How long can one person remain sane with the constant tug and pull of needs and demands in all directions? How do you decide who and when to push back? It is never easy to scream, “Enough is enough!”
I try to do this now and then, but as an introvert it often means my friends and family bear the brunt as the needs I am most comfortable pushing back on and asking to just leave me alone. But is that really fair? Friends and family are the ones you should be taking time out of your day to appreciate and enjoy, no matter what they need. No matter how worn down you are.
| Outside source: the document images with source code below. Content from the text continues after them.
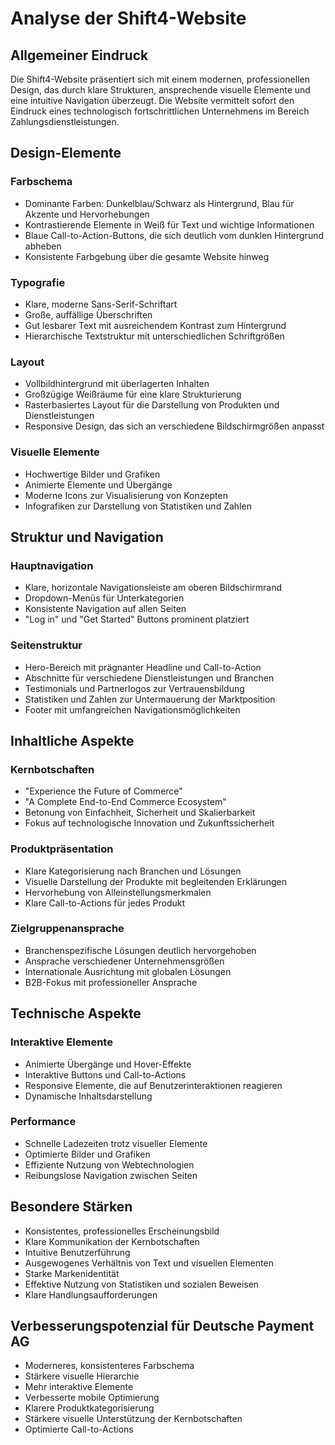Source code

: # Analyse der Shift4-Website

## Allgemeiner Eindruck
Die Shift4-Website präsentiert sich mit einem modernen, professionellen Design, das durch klare Strukturen, ansprechende visuelle Elemente und eine intuitive Navigation überzeugt. Die Website vermittelt sofort den Eindruck eines technologisch fortschrittlichen Unternehmens im Bereich Zahlungsdienstleistungen.

## Design-Elemente

### Farbschema
- Dominante Farben: Dunkelblau/Schwarz als Hintergrund, Blau für Akzente und Hervorhebungen
- Kontrastierende Elemente in Weiß für Text und wichtige Informationen
- Blaue Call-to-Action-Buttons, die sich deutlich vom dunklen Hintergrund abheben
- Konsistente Farbgebung über die gesamte Website hinweg

### Typografie
- Klare, moderne Sans-Serif-Schriftart
- Große, auffällige Überschriften
- Gut lesbarer Text mit ausreichendem Kontrast zum Hintergrund
- Hierarchische Textstruktur mit unterschiedlichen Schriftgrößen

### Layout
- Vollbildhintergrund mit überlagerten Inhalten
- Großzügige Weißräume für eine klare Strukturierung
- Rasterbasiertes Layout für die Darstellung von Produkten und Dienstleistungen
- Responsive Design, das sich an verschiedene Bildschirmgrößen anpasst

### Visuelle Elemente
- Hochwertige Bilder und Grafiken
- Animierte Elemente und Übergänge
- Moderne Icons zur Visualisierung von Konzepten
- Infografiken zur Darstellung von Statistiken und Zahlen

## Struktur und Navigation

### Hauptnavigation
- Klare, horizontale Navigationsleiste am oberen Bildschirmrand
- Dropdown-Menüs für Unterkategorien
- Konsistente Navigation auf allen Seiten
- "Log in" und "Get Started" Buttons prominent platziert

### Seitenstruktur
- Hero-Bereich mit prägnanter Headline und Call-to-Action
- Abschnitte für verschiedene Dienstleistungen und Branchen
- Testimonials und Partnerlogos zur Vertrauensbildung
- Statistiken und Zahlen zur Untermauerung der Marktposition
- Footer mit umfangreichen Navigationsmöglichkeiten

## Inhaltliche Aspekte

### Kernbotschaften
- "Experience the Future of Commerce"
- "A Complete End-to-End Commerce Ecosystem"
- Betonung von Einfachheit, Sicherheit und Skalierbarkeit
- Fokus auf technologische Innovation und Zukunftssicherheit

### Produktpräsentation
- Klare Kategorisierung nach Branchen und Lösungen
- Visuelle Darstellung der Produkte mit begleitenden Erklärungen
- Hervorhebung von Alleinstellungsmerkmalen
- Klare Call-to-Actions für jedes Produkt

### Zielgruppenansprache
- Branchenspezifische Lösungen deutlich hervorgehoben
- Ansprache verschiedener Unternehmensgrößen
- Internationale Ausrichtung mit globalen Lösungen
- B2B-Fokus mit professioneller Ansprache

## Technische Aspekte

### Interaktive Elemente
- Animierte Übergänge und Hover-Effekte
- Interaktive Buttons und Call-to-Actions
- Responsive Elemente, die auf Benutzerinteraktionen reagieren
- Dynamische Inhaltsdarstellung

### Performance
- Schnelle Ladezeiten trotz visueller Elemente
- Optimierte Bilder und Grafiken
- Effiziente Nutzung von Webtechnologien
- Reibungslose Navigation zwischen Seiten

## Besondere Stärken
- Konsistentes, professionelles Erscheinungsbild
- Klare Kommunikation der Kernbotschaften
- Intuitive Benutzerführung
- Ausgewogenes Verhältnis von Text und visuellen Elementen
- Starke Markenidentität
- Effektive Nutzung von Statistiken und sozialen Beweisen
- Klare Handlungsaufforderungen

## Verbesserungspotenzial für Deutsche Payment AG
- Moderneres, konsistenteres Farbschema
- Stärkere visuelle Hierarchie
- Mehr interaktive Elemente
- Verbesserte mobile Optimierung
- Klarere Produktkategorisierung
- Stärkere visuelle Unterstützung der Kernbotschaften
- Optimierte Call-to-Actions
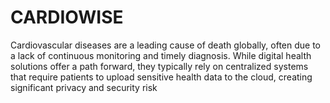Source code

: # CARDIOWISE
Cardiovascular diseases are a leading cause of death globally, often due to a lack of continuous monitoring and timely diagnosis. While digital health solutions offer a path forward, they typically rely on centralized systems that require patients to upload sensitive health data to the cloud, creating significant privacy and security risk
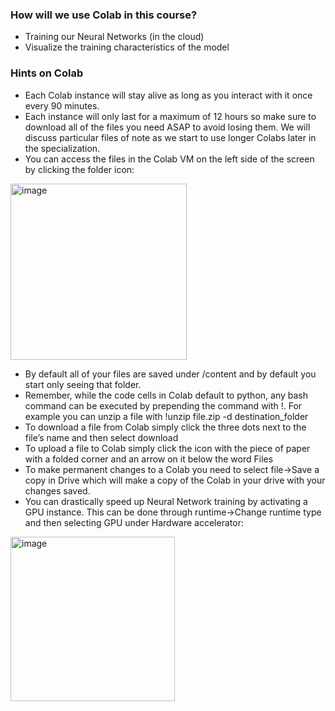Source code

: ### How will we use Colab in this course?

- Training our Neural Networks (in the cloud)
- Visualize the training characteristics of the model

### Hints on Colab

-	Each Colab instance will stay alive as long as you interact with it once every 90 minutes.
-	Each instance will only last for a maximum of 12 hours so make sure to download all of the files you need ASAP to avoid losing them. We will discuss particular files of note as we start to use longer Colabs later in the specialization.
-	You can access the files in the Colab VM on the left side of the screen by clicking the folder icon:
<img width="282" alt="image" src="https://user-images.githubusercontent.com/5742488/220037769-83b187ea-596b-4e32-959c-d37e221513aa.png">

-	By default all of your files are saved under /content and by default you start only seeing that folder.
-	Remember, while the code cells in Colab default to python, any bash command can be executed by prepending the command with !. For example you can unzip a file with !unzip file.zip -d destination_folder
-	To download a file from Colab simply click the three dots next to the file’s name and then select download
-	To upload a file to Colab simply click the icon with the piece of paper with a folded corner and an arrow on it below the word Files
-	To make permanent changes to a Colab you need to select file->Save a copy in Drive which will make a copy of the Colab in your drive with your changes saved.
-	You can drastically speed up Neural Network training by activating a GPU instance. This can be done through runtime->Change runtime type and then selecting GPU under Hardware accelerator:

<img width="263" alt="image" src="https://user-images.githubusercontent.com/5742488/220038131-b737f95c-ae14-4aae-841e-59ab456a44d2.png">
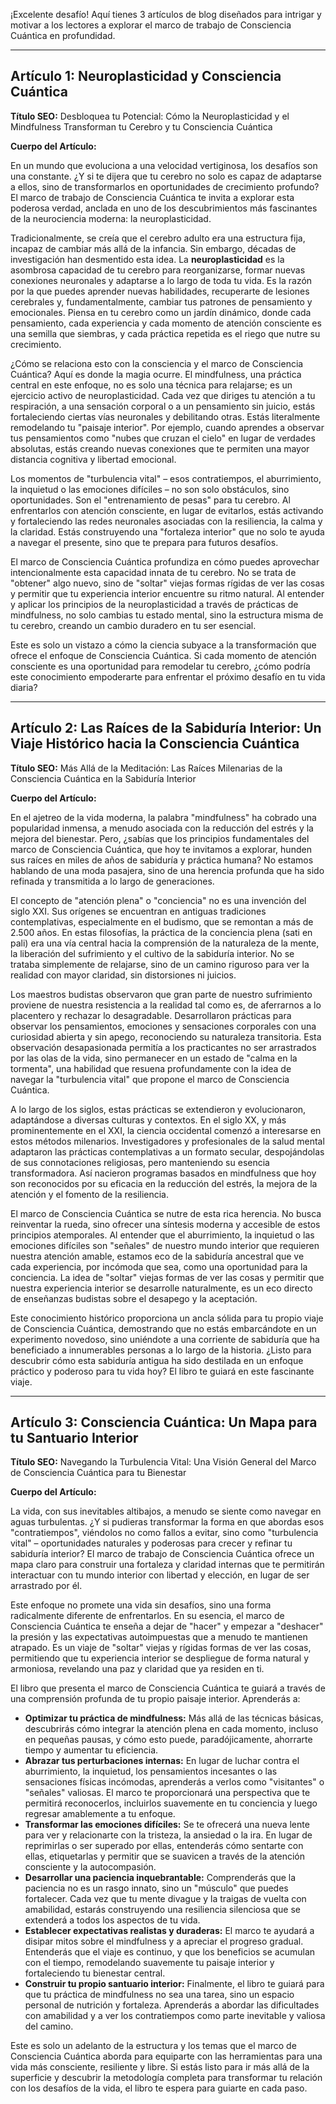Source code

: ¡Excelente desafío! Aquí tienes 3 artículos de blog diseñados para intrigar y motivar a los lectores a explorar el marco de trabajo de Consciencia Cuántica en profundidad.

---

## Artículo 1: Neuroplasticidad y Consciencia Cuántica

**Título SEO:** Desbloquea tu Potencial: Cómo la Neuroplasticidad y el Mindfulness Transforman tu Cerebro y tu Consciencia Cuántica

**Cuerpo del Artículo:**

En un mundo que evoluciona a una velocidad vertiginosa, los desafíos son una constante. ¿Y si te dijera que tu cerebro no solo es capaz de adaptarse a ellos, sino de transformarlos en oportunidades de crecimiento profundo? El marco de trabajo de Consciencia Cuántica te invita a explorar esta poderosa verdad, anclada en uno de los descubrimientos más fascinantes de la neurociencia moderna: la neuroplasticidad.

Tradicionalmente, se creía que el cerebro adulto era una estructura fija, incapaz de cambiar más allá de la infancia. Sin embargo, décadas de investigación han desmentido esta idea. La **neuroplasticidad** es la asombrosa capacidad de tu cerebro para reorganizarse, formar nuevas conexiones neuronales y adaptarse a lo largo de toda tu vida. Es la razón por la que puedes aprender nuevas habilidades, recuperarte de lesiones cerebrales y, fundamentalmente, cambiar tus patrones de pensamiento y emocionales. Piensa en tu cerebro como un jardín dinámico, donde cada pensamiento, cada experiencia y cada momento de atención consciente es una semilla que siembras, y cada práctica repetida es el riego que nutre su crecimiento.

¿Cómo se relaciona esto con la consciencia y el marco de Consciencia Cuántica? Aquí es donde la magia ocurre. El mindfulness, una práctica central en este enfoque, no es solo una técnica para relajarse; es un ejercicio activo de neuroplasticidad. Cada vez que diriges tu atención a tu respiración, a una sensación corporal o a un pensamiento sin juicio, estás fortaleciendo ciertas vías neuronales y debilitando otras. Estás literalmente remodelando tu "paisaje interior". Por ejemplo, cuando aprendes a observar tus pensamientos como "nubes que cruzan el cielo" en lugar de verdades absolutas, estás creando nuevas conexiones que te permiten una mayor distancia cognitiva y libertad emocional.

Los momentos de "turbulencia vital" – esos contratiempos, el aburrimiento, la inquietud o las emociones difíciles – no son solo obstáculos, sino oportunidades. Son el "entrenamiento de pesas" para tu cerebro. Al enfrentarlos con atención consciente, en lugar de evitarlos, estás activando y fortaleciendo las redes neuronales asociadas con la resiliencia, la calma y la claridad. Estás construyendo una "fortaleza interior" que no solo te ayuda a navegar el presente, sino que te prepara para futuros desafíos.

El marco de Consciencia Cuántica profundiza en cómo puedes aprovechar intencionalmente esta capacidad innata de tu cerebro. No se trata de "obtener" algo nuevo, sino de "soltar" viejas formas rígidas de ver las cosas y permitir que tu experiencia interior encuentre su ritmo natural. Al entender y aplicar los principios de la neuroplasticidad a través de prácticas de mindfulness, no solo cambias tu estado mental, sino la estructura misma de tu cerebro, creando un cambio duradero en tu ser esencial.

Este es solo un vistazo a cómo la ciencia subyace a la transformación que ofrece el enfoque de Consciencia Cuántica. Si cada momento de atención consciente es una oportunidad para remodelar tu cerebro, ¿cómo podría este conocimiento empoderarte para enfrentar el próximo desafío en tu vida diaria?

---

## Artículo 2: Las Raíces de la Sabiduría Interior: Un Viaje Histórico hacia la Consciencia Cuántica

**Título SEO:** Más Allá de la Meditación: Las Raíces Milenarias de la Consciencia Cuántica en la Sabiduría Interior

**Cuerpo del Artículo:**

En el ajetreo de la vida moderna, la palabra "mindfulness" ha cobrado una popularidad inmensa, a menudo asociada con la reducción del estrés y la mejora del bienestar. Pero, ¿sabías que los principios fundamentales del marco de Consciencia Cuántica, que hoy te invitamos a explorar, hunden sus raíces en miles de años de sabiduría y práctica humana? No estamos hablando de una moda pasajera, sino de una herencia profunda que ha sido refinada y transmitida a lo largo de generaciones.

El concepto de "atención plena" o "conciencia" no es una invención del siglo XXI. Sus orígenes se encuentran en antiguas tradiciones contemplativas, especialmente en el budismo, que se remontan a más de 2.500 años. En estas filosofías, la práctica de la conciencia plena (sati en pali) era una vía central hacia la comprensión de la naturaleza de la mente, la liberación del sufrimiento y el cultivo de la sabiduría interior. No se trataba simplemente de relajarse, sino de un camino riguroso para ver la realidad con mayor claridad, sin distorsiones ni juicios.

Los maestros budistas observaron que gran parte de nuestro sufrimiento proviene de nuestra resistencia a la realidad tal como es, de aferrarnos a lo placentero y rechazar lo desagradable. Desarrollaron prácticas para observar los pensamientos, emociones y sensaciones corporales con una curiosidad abierta y sin apego, reconociendo su naturaleza transitoria. Esta observación desapasionada permitía a los practicantes no ser arrastrados por las olas de la vida, sino permanecer en un estado de "calma en la tormenta", una habilidad que resuena profundamente con la idea de navegar la "turbulencia vital" que propone el marco de Consciencia Cuántica.

A lo largo de los siglos, estas prácticas se extendieron y evolucionaron, adaptándose a diversas culturas y contextos. En el siglo XX, y más prominentemente en el XXI, la ciencia occidental comenzó a interesarse en estos métodos milenarios. Investigadores y profesionales de la salud mental adaptaron las prácticas contemplativas a un formato secular, despojándolas de sus connotaciones religiosas, pero manteniendo su esencia transformadora. Así nacieron programas basados en mindfulness que hoy son reconocidos por su eficacia en la reducción del estrés, la mejora de la atención y el fomento de la resiliencia.

El marco de Consciencia Cuántica se nutre de esta rica herencia. No busca reinventar la rueda, sino ofrecer una síntesis moderna y accesible de estos principios atemporales. Al entender que el aburrimiento, la inquietud o las emociones difíciles son "señales" de nuestro mundo interior que requieren nuestra atención amable, estamos eco de la sabiduría ancestral que ve cada experiencia, por incómoda que sea, como una oportunidad para la conciencia. La idea de "soltar" viejas formas de ver las cosas y permitir que nuestra experiencia interior se desarrolle naturalmente, es un eco directo de enseñanzas budistas sobre el desapego y la aceptación.

Este conocimiento histórico proporciona un ancla sólida para tu propio viaje de Consciencia Cuántica, demostrando que no estás embarcándote en un experimento novedoso, sino uniéndote a una corriente de sabiduría que ha beneficiado a innumerables personas a lo largo de la historia. ¿Listo para descubrir cómo esta sabiduría antigua ha sido destilada en un enfoque práctico y poderoso para tu vida hoy? El libro te guiará en este fascinante viaje.

---

## Artículo 3: Consciencia Cuántica: Un Mapa para tu Santuario Interior

**Título SEO:** Navegando la Turbulencia Vital: Una Visión General del Marco de Consciencia Cuántica para tu Bienestar

**Cuerpo del Artículo:**

La vida, con sus inevitables altibajos, a menudo se siente como navegar en aguas turbulentas. ¿Y si pudieras transformar la forma en que abordas esos "contratiempos", viéndolos no como fallos a evitar, sino como "turbulencia vital" – oportunidades naturales y poderosas para crecer y refinar tu sabiduría interior? El marco de trabajo de Consciencia Cuántica ofrece un mapa claro para construir una fortaleza y claridad internas que te permitirán interactuar con tu mundo interior con libertad y elección, en lugar de ser arrastrado por él.

Este enfoque no promete una vida sin desafíos, sino una forma radicalmente diferente de enfrentarlos. En su esencia, el marco de Consciencia Cuántica te enseña a dejar de "hacer" y empezar a "deshacer" la presión y las expectativas autoimpuestas que a menudo te mantienen atrapado. Es un viaje de "soltar" viejas y rígidas formas de ver las cosas, permitiendo que tu experiencia interior se despliegue de forma natural y armoniosa, revelando una paz y claridad que ya residen en ti.

El libro que presenta el marco de Consciencia Cuántica te guiará a través de una comprensión profunda de tu propio paisaje interior. Aprenderás a:

*   **Optimizar tu práctica de mindfulness:** Más allá de las técnicas básicas, descubrirás cómo integrar la atención plena en cada momento, incluso en pequeñas pausas, y cómo esto puede, paradójicamente, ahorrarte tiempo y aumentar tu eficiencia.
*   **Abrazar tus perturbaciones internas:** En lugar de luchar contra el aburrimiento, la inquietud, los pensamientos incesantes o las sensaciones físicas incómodas, aprenderás a verlos como "visitantes" o "señales" valiosas. El marco te proporcionará una perspectiva que te permitirá reconocerlos, incluirlos suavemente en tu conciencia y luego regresar amablemente a tu enfoque.
*   **Transformar las emociones difíciles:** Se te ofrecerá una nueva lente para ver y relacionarte con la tristeza, la ansiedad o la ira. En lugar de reprimirlas o ser superado por ellas, entenderás cómo sentarte con ellas, etiquetarlas y permitir que se suavicen a través de la atención consciente y la autocompasión.
*   **Desarrollar una paciencia inquebrantable:** Comprenderás que la paciencia no es un rasgo innato, sino un "músculo" que puedes fortalecer. Cada vez que tu mente divague y la traigas de vuelta con amabilidad, estarás construyendo una resiliencia silenciosa que se extenderá a todos los aspectos de tu vida.
*   **Establecer expectativas realistas y duraderas:** El marco te ayudará a disipar mitos sobre el mindfulness y a apreciar el progreso gradual. Entenderás que el viaje es continuo, y que los beneficios se acumulan con el tiempo, remodelando suavemente tu paisaje interior y fortaleciendo tu bienestar central.
*   **Construir tu propio santuario interior:** Finalmente, el libro te guiará para que tu práctica de mindfulness no sea una tarea, sino un espacio personal de nutrición y fortaleza. Aprenderás a abordar las dificultades con amabilidad y a ver los contratiempos como parte inevitable y valiosa del camino.

Este es solo un adelanto de la estructura y los temas que el marco de Consciencia Cuántica aborda para equiparte con las herramientas para una vida más consciente, resiliente y libre. Si estás listo para ir más allá de la superficie y descubrir la metodología completa para transformar tu relación con los desafíos de la vida, el libro te espera para guiarte en cada paso.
It is wearing, life. Rewarding always, but wearing, too. My fall resolution is to be more selfish. I shall plan meetings that allow me to step away from my desk and walk ten minutes in the sun. I shall not work overtime at the expense of my friends and family. To those who treat me as some unfathomable creature for still grieving, still mourning, I shall not apologize. My grief does not disappear for anyone’s convenience, least of all mine, but that is an honor and a prize that I shall not relinquish.
I don’t mean to neglect others, but to best enjoy others, I must first enjoy myself. If overwhelmed, exhausted and cranky, I shall only run the risk of dragging those I love into the mire and morass of that muddy torment of sticky need and clinging requirement. Once I extract myself, clean up and rest, then I can better distinguish where I can take pleasure in helping and where I must for the sake of work.